Destination Wedding ist sicher eine der größten Überraschungen des Jahres und eine sehr intelligente wie auch einfühlsame Liebeskomödie über die Absurdität des menschlichen Narzissmus und wie er uns, in seiner subtilsten und bemitleidenswertesten Form, begegnen kann. Im Fokus - und das ändert sich über die Lauflänge hinweg bis auf wenige intensive Momente nicht - stehen Frank (Keanu Reeves, John Wick) und Lindsay (Wiona Ryder, Stranger Things). Beide Charaktere sind auf eine Hochzeit eingeladen, auf der sie sich fehl am Platz fühlen. Frank ist ausschließlich wegen seiner Mutter, zu der er ein gestörtes Verhältnis pflegt, vorort und Lindsay wegen des Bräutigams, der absurderweise ihr Ex-Verlobter ist. Frank fühlt sich genötigt hinzugehen und Lindsay möchte nicht ihr Gesicht verlieren, indem sie der Einladung des Bräutigams nicht nachgeht.
Da erkennen wir auch schon den ersten Bruch in der Fassade: Beide wollen unbedingt den Anschein erwecken, sich nicht darum zu kümmern, was andere von ihnen denken, agieren jedoch nach gesellschaftlichen Konventionen. Das wird auch deutlich, wenn beide in einer Diskussion den moralischen Wert ihrer Berufe verteidigen. Es geht ihnen zu Beginn nur um sich selbst und dazu gehört auch das Bild nach außen, auch wenn beide kein Interesse an einem eigenen Bild vom Außen hegen. Beide kennen nur den eigenen Nutzen und suhlen sich im Selbstmitleid. Sie bedienen sich eines Pessimismus, der nicht konstruktiv erscheint, sondern rein nihilistisch.
Doch warum bedienen sie sich dieses Zustandes? Er ist einfach und erstickt jedes Verantwortungsgefühl im Keim. Jemand, der alles als absolut schlecht anerkennt, verschreibt sich der Ablehnung von allem, ebenso wie ein jemand, der alles als absolut gut anerkennt, sich der Zustimmung von allem verschreibt. Beides ist gefährlich und läuft auf dasselbe hinaus, auf das Beibehalten gegebener Zustände. So tappen Lindsay und Frank auf der Stelle, entziehen sich der Realität und versuchen nicht schöpferisch auf ihr eigenes Schicksal einzuwirken. Der Film erkennt, dass diese Form von Anti-Kitsch selbst auch eine Art Kitsch darstellt und persifliert das auf unterhaltsame Art und Weise. Das ist deshalb so vergnüglich, weil in den letzten Jahren die Angst davor, kitschig zu sein, unverhältnismäßig groß erscheint. Viele Komödien lassen dann den Anti-Kitsch (der selbst auch Kitsch ist) in einer kitschigen zweiten Hälfte kulminieren. Destination Wedding endet jedoch im rechten Moment, nämlich genau dort, wo normalerweise der Kitsch einsetzen würde.
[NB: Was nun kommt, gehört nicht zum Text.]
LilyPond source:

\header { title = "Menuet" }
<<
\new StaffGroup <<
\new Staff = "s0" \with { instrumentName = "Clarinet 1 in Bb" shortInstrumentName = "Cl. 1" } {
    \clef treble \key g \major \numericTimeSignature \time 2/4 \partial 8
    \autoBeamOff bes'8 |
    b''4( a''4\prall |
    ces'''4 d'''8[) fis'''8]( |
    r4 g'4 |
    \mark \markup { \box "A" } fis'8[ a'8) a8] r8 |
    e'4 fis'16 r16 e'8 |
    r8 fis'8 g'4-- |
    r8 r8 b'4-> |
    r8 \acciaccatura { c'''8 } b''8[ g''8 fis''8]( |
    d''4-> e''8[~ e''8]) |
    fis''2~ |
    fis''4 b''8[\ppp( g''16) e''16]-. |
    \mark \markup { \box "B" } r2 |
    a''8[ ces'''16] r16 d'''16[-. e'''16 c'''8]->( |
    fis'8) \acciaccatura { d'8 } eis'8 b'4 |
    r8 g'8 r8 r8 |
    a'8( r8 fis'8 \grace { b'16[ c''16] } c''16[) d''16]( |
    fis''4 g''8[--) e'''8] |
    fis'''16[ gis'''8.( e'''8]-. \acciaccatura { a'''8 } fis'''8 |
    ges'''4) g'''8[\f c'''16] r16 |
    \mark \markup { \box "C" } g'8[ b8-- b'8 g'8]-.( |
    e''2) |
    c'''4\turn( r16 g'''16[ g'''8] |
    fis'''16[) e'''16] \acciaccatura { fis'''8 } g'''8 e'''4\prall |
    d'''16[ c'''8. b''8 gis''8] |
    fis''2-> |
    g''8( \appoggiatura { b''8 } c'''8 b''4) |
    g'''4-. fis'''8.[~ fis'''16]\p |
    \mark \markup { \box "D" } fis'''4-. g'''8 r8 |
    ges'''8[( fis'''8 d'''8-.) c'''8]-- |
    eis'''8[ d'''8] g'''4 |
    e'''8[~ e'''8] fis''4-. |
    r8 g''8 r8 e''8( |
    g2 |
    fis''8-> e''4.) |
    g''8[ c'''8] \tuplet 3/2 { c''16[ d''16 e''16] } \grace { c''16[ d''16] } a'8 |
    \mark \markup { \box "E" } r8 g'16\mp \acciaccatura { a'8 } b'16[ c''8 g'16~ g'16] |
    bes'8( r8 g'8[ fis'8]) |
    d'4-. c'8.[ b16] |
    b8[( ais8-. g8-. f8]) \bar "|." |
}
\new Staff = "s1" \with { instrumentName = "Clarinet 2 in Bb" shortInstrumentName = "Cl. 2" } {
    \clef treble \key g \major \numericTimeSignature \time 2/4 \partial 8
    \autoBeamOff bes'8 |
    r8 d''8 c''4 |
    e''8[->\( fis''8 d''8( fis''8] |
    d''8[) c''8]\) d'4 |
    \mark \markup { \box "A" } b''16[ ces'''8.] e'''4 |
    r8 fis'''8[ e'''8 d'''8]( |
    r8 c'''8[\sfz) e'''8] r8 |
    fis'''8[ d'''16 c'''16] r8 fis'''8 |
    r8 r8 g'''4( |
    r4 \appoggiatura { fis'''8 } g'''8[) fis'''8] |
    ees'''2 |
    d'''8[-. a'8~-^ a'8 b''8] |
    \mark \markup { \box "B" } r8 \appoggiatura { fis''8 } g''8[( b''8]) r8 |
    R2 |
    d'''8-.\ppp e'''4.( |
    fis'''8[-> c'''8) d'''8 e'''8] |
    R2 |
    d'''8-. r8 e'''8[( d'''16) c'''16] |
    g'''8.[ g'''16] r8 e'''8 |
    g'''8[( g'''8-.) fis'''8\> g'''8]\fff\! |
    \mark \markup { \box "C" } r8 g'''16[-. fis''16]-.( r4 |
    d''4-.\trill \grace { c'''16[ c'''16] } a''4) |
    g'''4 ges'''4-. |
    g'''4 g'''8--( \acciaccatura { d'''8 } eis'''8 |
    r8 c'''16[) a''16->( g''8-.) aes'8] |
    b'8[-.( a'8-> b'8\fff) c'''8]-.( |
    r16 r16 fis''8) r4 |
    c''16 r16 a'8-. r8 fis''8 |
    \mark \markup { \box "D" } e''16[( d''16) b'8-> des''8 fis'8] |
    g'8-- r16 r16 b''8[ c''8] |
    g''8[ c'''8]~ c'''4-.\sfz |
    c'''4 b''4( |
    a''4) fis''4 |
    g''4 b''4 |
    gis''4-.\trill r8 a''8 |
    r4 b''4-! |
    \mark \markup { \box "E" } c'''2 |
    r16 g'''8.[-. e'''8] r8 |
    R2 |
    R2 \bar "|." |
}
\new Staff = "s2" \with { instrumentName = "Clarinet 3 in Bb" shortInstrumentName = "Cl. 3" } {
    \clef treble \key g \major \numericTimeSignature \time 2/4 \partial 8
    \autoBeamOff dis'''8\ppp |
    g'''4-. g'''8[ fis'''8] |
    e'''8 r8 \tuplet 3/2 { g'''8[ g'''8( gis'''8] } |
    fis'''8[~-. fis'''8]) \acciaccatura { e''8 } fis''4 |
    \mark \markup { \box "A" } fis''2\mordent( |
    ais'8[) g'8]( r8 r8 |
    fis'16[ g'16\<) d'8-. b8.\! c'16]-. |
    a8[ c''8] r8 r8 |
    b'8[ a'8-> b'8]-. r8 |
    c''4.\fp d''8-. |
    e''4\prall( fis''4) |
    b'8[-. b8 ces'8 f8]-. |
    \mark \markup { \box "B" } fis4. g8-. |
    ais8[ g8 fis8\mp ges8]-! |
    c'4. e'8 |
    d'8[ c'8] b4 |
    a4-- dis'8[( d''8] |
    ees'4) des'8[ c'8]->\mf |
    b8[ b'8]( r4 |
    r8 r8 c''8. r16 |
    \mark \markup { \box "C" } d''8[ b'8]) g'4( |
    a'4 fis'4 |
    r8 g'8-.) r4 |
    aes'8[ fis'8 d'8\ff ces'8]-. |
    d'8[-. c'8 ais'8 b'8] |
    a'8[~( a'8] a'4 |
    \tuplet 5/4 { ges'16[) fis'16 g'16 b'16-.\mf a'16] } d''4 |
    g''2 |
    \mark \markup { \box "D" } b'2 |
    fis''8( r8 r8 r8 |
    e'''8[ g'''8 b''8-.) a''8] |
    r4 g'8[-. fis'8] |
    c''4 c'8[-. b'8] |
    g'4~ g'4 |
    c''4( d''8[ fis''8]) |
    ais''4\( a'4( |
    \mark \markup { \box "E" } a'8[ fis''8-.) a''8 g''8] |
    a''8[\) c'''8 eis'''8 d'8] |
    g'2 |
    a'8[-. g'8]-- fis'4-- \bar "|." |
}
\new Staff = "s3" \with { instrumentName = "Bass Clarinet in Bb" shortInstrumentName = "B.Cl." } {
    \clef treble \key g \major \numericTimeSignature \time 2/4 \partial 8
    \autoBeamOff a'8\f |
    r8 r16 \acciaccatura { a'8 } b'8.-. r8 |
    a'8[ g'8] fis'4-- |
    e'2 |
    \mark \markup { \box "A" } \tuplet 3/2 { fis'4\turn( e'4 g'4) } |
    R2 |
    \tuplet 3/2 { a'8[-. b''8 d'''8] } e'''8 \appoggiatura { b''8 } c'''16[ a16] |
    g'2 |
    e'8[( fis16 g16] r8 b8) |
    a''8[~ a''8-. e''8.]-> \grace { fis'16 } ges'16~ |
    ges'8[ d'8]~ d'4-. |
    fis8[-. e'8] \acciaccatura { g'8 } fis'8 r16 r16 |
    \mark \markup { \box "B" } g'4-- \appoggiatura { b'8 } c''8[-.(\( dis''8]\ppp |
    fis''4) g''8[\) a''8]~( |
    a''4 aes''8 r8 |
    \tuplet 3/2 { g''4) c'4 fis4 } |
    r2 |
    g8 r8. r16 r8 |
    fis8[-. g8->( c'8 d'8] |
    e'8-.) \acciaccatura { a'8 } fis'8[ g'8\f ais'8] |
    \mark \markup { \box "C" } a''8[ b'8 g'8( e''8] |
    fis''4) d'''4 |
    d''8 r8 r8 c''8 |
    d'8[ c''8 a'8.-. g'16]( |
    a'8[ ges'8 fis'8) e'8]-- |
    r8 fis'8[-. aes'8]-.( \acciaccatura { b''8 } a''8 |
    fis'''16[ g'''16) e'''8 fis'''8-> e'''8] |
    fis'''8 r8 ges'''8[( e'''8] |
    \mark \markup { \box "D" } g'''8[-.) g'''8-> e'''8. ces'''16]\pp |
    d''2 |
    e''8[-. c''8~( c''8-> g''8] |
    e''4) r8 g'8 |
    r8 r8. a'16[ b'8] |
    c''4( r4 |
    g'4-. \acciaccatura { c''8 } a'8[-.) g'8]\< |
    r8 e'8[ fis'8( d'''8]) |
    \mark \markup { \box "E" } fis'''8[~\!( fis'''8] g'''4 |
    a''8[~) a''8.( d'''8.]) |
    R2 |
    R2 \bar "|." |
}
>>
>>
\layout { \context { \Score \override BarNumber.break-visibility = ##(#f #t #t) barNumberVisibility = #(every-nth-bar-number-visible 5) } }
Im letzten Drittel des Filmes sehen wir Frank alleine an einem Taxi-Stand stehen und er versucht mit einem Fremden zu interagieren, der ihn jedoch zu ignorieren scheint. Er erkennt, dass der Zustand, in dem er sich befand, ein einsamer war und das an dieser Einsamkeit nichts Nobles ist, wie er es versucht sich in der ersten Hälfte noch zu zurecht zu legen. Die wie Opium betäubende Decke aus nihilistischen Lügen ist weg. Die Liebesbeziehung dient neben der Funktion als solche zur Konfrontation mit dem Gleichen, um die eigene Situation erkennen zu können, die eigene Feigheit und die Fehlleitung der Lebensführung.
Lindsay und Frank werden dabei in ihrer makelhaften Menschlichkeit begriffen, was die beiden Darsteller exzellent verkörpern. Die Inszenierung begleitet verständnisvoll, sensibel und lässt großen Raum für intellektuelle Gedanken und Ideen der Charaktere, die wie so oft ins Leere führen, aber auch eine Kraft in sich tragen können. Jeder Moment, jedes Schweigen und jede Mimik ist von Bedeutung für das Zwischenspiel der Protagonisten. Victor Levin (Von 5 bis 7) hat einen Film geschaffen, der eigenartig unterhaltsam, optimistisch und dennoch melancholisch daherkommt. Besonders ist daran, dass er es versteht auf gesellschaftliche Trends zu verweisen (Generation Maybe, Anti-Kitsch, Narzissmus, etc.) und dabei die Liebe als Gefahr und Gegenmittel zugleich begreift.